Festival de Brasília do Cinema Brasileiro

'O cinema está precisando de uma voz como esta', diz secretário sobre o Festival

Ao CB Poder, o secretário de Cultura e Economia Criativa do DF, Bartolomeu Rodrigues, falou sobre o 53º Festival de Brasília do Cinema Brasileiro, que será em dezembro

Paula Barbirato*
postado em 26/10/2020 15:51 / atualizado em 26/10/2020 15:52
Bartolomeu Rodrigues, secretário de Cultura e Economia Criativa do DF -  (crédito: Marcelo Ferreira/CB/D.A Press)
Bartolomeu Rodrigues, secretário de Cultura e Economia Criativa do DF - (crédito: Marcelo Ferreira/CB/D.A Press)

“É a primeira vez que o festival não se restringe ao território do Distrito Federal”, pontua Bartolomeu Rodrigues, secretário de Cultura e Economia Criativa do DF, em entrevista concedida ao CB.Poder - parceria do Correio com a TV Brasília, nesta segunda-feira (26/10). Além de falar sobre o modelo virtual do 53º Festival de Brasília do Cinema Brasileiro, o secretário comentou sobre o carnaval de 2021, o pagamento da Lei Aldir Blanc, o Teatro Nacional e as políticas de incentivo à cultura.

Depois de dificuldades e adiamentos, o Festival de Brasília do Cinema Brasileiro foi marcado para ocorrer entre 15 e 20 de dezembro e o edital para inscrições está aberto até 10 de novembro. Na mesma dinâmica com as mostras Competitiva e Brasília, o evento será realizado de maneira remota, com transmissão via tevê pelo Canal Brasil e também pelo streaming Brasil Play.

“O festival não pode ser interrompido, até porque o cinema nacional está precisando de um instrumento, de uma voz como esta”, afirma Bartolomeu Rodrigues, diante do momento de pandemia que prejudicou as produções cinematográficas. “O cinema nacional vem de uma crise muito grande, mas está mostrando que não se entrega fácil assim”, complementa.
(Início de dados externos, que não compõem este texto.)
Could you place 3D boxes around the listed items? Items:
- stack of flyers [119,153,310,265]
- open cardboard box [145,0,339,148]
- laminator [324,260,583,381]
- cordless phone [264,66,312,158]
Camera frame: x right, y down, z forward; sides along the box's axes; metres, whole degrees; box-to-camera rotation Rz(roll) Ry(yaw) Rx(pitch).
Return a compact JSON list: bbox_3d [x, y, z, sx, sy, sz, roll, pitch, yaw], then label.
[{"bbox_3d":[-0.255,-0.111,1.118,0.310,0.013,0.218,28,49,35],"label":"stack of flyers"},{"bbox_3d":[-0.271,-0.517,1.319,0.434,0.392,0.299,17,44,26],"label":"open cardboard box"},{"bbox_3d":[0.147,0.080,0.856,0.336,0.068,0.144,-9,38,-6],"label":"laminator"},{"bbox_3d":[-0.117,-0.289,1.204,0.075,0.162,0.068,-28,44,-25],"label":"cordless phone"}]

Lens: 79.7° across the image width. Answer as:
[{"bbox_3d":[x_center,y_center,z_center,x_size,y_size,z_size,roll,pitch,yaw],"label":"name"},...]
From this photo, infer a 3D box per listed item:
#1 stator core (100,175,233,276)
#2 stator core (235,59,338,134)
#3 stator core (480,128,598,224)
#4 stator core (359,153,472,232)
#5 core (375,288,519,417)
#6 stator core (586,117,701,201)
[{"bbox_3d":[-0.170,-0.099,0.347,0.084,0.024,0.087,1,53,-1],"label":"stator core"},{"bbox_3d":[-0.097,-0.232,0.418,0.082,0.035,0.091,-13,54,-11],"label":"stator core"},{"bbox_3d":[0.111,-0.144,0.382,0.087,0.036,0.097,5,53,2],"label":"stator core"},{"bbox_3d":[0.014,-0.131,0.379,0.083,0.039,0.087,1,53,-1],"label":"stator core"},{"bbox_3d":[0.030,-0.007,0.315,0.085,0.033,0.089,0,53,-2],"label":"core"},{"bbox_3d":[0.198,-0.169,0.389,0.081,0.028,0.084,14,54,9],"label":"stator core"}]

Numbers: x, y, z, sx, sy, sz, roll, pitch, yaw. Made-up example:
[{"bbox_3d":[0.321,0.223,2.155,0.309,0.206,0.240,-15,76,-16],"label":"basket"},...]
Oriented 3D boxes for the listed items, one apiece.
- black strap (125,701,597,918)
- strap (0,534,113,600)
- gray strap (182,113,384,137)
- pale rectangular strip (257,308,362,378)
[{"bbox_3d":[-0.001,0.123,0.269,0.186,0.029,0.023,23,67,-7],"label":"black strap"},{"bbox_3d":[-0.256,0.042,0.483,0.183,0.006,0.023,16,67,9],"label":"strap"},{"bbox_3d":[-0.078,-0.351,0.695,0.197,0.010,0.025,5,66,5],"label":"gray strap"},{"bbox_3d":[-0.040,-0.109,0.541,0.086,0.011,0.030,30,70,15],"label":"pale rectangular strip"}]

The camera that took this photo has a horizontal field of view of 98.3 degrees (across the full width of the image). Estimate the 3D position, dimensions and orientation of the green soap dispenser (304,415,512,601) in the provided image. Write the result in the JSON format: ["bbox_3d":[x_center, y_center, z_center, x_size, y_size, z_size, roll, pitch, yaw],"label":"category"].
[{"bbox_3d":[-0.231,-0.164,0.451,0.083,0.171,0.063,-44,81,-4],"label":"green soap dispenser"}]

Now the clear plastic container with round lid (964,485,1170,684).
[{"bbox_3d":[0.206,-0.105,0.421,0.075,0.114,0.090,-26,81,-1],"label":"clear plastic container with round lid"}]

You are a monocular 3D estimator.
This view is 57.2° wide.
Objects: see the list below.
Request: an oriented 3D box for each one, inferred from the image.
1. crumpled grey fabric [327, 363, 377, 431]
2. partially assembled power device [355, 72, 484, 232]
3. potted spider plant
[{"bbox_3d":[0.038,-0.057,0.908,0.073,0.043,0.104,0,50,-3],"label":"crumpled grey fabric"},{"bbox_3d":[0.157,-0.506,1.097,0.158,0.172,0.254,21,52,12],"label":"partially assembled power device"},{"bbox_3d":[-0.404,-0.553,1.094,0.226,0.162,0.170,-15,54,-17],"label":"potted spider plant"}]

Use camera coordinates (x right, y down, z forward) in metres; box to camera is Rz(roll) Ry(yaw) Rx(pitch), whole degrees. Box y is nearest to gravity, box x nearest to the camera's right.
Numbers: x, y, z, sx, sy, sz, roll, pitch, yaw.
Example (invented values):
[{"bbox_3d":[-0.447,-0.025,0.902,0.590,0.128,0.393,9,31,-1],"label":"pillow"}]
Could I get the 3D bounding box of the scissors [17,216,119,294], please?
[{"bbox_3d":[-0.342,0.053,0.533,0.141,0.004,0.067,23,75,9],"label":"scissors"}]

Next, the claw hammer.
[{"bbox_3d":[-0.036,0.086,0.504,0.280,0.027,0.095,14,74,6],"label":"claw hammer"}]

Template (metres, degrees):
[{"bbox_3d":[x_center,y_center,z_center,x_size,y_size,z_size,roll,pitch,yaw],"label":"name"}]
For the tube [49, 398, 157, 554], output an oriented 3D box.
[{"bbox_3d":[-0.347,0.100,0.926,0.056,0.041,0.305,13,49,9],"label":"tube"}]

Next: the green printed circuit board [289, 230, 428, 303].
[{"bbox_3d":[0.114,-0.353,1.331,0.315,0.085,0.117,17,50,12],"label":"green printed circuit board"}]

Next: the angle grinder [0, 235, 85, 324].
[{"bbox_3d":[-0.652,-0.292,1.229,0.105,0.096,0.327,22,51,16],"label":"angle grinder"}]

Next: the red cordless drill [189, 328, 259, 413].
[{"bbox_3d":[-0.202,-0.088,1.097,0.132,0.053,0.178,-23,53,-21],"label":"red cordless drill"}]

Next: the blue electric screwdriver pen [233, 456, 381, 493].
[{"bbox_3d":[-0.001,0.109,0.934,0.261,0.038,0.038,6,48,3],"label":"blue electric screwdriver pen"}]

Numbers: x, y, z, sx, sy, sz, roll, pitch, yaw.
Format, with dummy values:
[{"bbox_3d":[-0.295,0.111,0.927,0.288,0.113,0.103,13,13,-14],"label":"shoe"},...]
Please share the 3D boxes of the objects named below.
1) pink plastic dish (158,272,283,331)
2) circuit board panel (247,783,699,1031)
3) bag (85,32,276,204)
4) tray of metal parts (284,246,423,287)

Conhecido pela troca presencial entre participantes e público, Bartolomeu Rodrigues também comentou da intenção de realizar alguma cerimônia no espaço físico do Cine Brasília, local que sediou outras edições. “O Cine Brasília não pode ficar de fora. É um símbolo”, diz o secretário. Declarado Patrimônio Imaterial em 2007, a edição está sob coordenação e curadoria do cineasta Silvio Tendler, dos documentários Jango e Glauber, o filme – Labirinto do Brasil.

Cancelamento do carnaval

Outros assuntos relacionados com a cultura do Distrito Federal foram citados na entrevista. Entre eles, o secretário comentou sobre o cancelamento das festas de carnaval em 2021. “O Estado tem responsabilidade. Não vamos colocar recurso em um cenário que não sabemos como estará no período do carnaval”, reflete Bartolomeu Rodrigues, a fim de seguir os protocolos de segurança.

Mesmo com a vacina, o secretário coloca que a sociedade compreende que não é uma medida tomada para cercear a festividade cultural, mas sim para garantir segurança e por não existirem previsões concretas sobre a pandemia. “Nós gostaríamos de anunciar a festa, mas temos que ter responsabilidade”, acrescenta.

Incentivo à cultura

A Lei Aldir Blanc (Lei 4.017/2020) está nos outros temas comentados ao decorrer da entrevista. Em frente ao prejuízo causado pela covid-19 no setor cultural, Bartolomeu Rodrigues confirmou o primeiro pagamento da linha 1 a partir de quarta-feira (28/10). No Distrito Federal, em vez de três parcelas, serão cinco que podem totalizar entre R$ 3.000 a R$ 6.000, que são para as pessoas, mulheres, sobretudo, mantenedoras do lar.

A respeito do Fundo de Apoio à Cultura (FAC), o secretário afirma que a partir do momento que colocarem o superávit a disposição do orçamento da Secretaria de Cultura, os recursos serão utilizados. “Nós trabalhamos com aquilo que está disponível”, garante Bartolomeu Rodrigues e dá o exemplo do último edital FAC Visual Periférico, com mais de R$ 9 milhões disponibilizados. Um dos objetivos da secretaria, segundo ele, é criar medidas que diversifiquem e democratizem o acesso à cultura.

Teatro Nacional

Antes de encerrar a entrevista, o último assunto mencionado foi o Teatro Nacional. O primeiro passo dado, segundo Bartolomeu Rodrigues, esteve em identificar o direcionamento das obras iniciais, junto a equipe técnica da Companhia Urbanizadora da Nova Capital (Novacap), para resolver os problemas estruturais do local. “No ano que vem, a gente vai estar a todo vapor no Teatro Nacional”, garante o secretário.